**Work item**. The expected answer is the full listing, repeated exactly and free of images.

**Data section**.
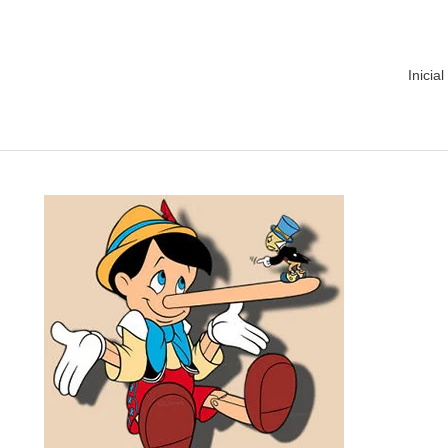
Inicial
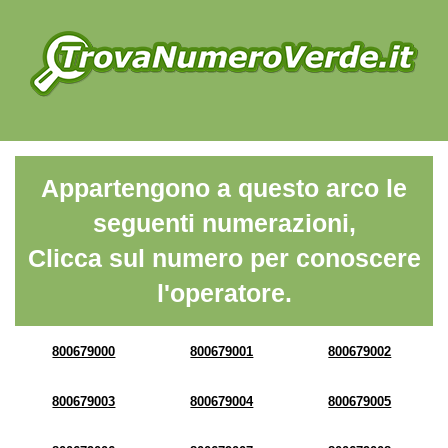
Appartengono a questo arco le
seguenti numerazioni,
Clicca sul numero per conoscere
l'operatore.
800679000
800679001
800679002
800679003
800679004
800679005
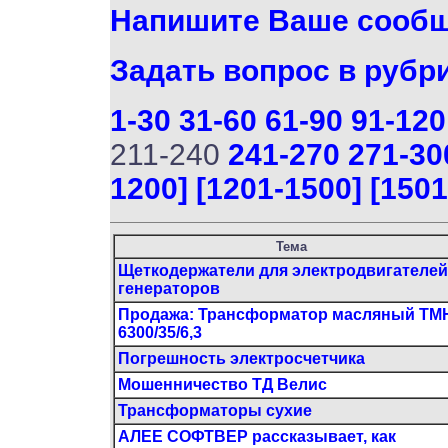
Напишите Ваше сооб
Задать вопрос в рубр
1-30
31-60
61-90
91-120
211-240
241-270
271-30
1200]
[1201-1500]
[1501
Тема
Щеткодержатели для электродвигателей
генераторов
Продажа: Трансформатор масляный ТМ
6300/35/6,3
Погрешность электросчетчика
Мошенничество ТД Велис
Трансформаторы сухие
АЛЕЕ СОФТВЕР рассказывает, как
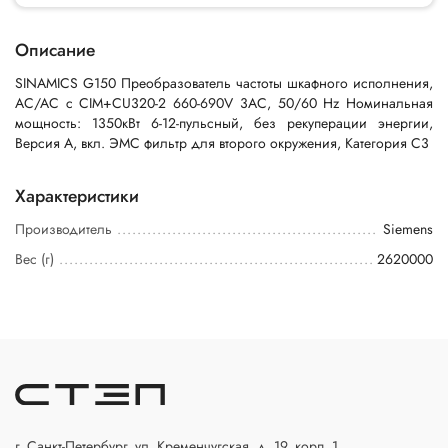
Описание
SINAMICS G150 Преобразователь частоты шкафного исполнения,
AC/AC c CIM+CU320-2 660-690V 3AC, 50/60 Hz Номинальная
мощность: 1350кВт 6-12-пульсный, без рекуперации энергии,
Версия А, вкл. ЭМС фильтр для второго окружения, Категория C3
Характеристики
Производитель
Siemens
Вес (г)
2620000
г. Санкт-Петербург, ул. Кременчугская, д. 19, корп. 1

**Result for this task**.
Inicial
Appartengono a questo arco le
seguenti numerazioni,
Clicca sul numero per conoscere
l'operatore.
800679000
800679001
800679002
800679003
800679004
800679005
Напишите Ваше сооб
Задать вопрос в рубр
1-30
31-60
61-90
91-120
211-240
241-270
271-30
1200]
[1201-1500]
[1501
Тема
Щеткодержатели для электродвигателей
генераторов
Продажа: Трансформатор масляный ТМ
6300/35/6,3
Погрешность электросчетчика
Мошенничество ТД Велис
Трансформаторы сухие
АЛЕЕ СОФТВЕР рассказывает, как
Описание
SINAMICS G150 Преобразователь частоты шкафного исполнения,
AC/AC c CIM+CU320-2 660-690V 3AC, 50/60 Hz Номинальная
мощность: 1350кВт 6-12-пульсный, без рекуперации энергии,
Версия А, вкл. ЭМС фильтр для второго окружения, Категория C3
Характеристики
Производитель
Siemens
Вес (г)
2620000
г. Санкт-Петербург, ул. Кременчугская, д. 19, корп. 1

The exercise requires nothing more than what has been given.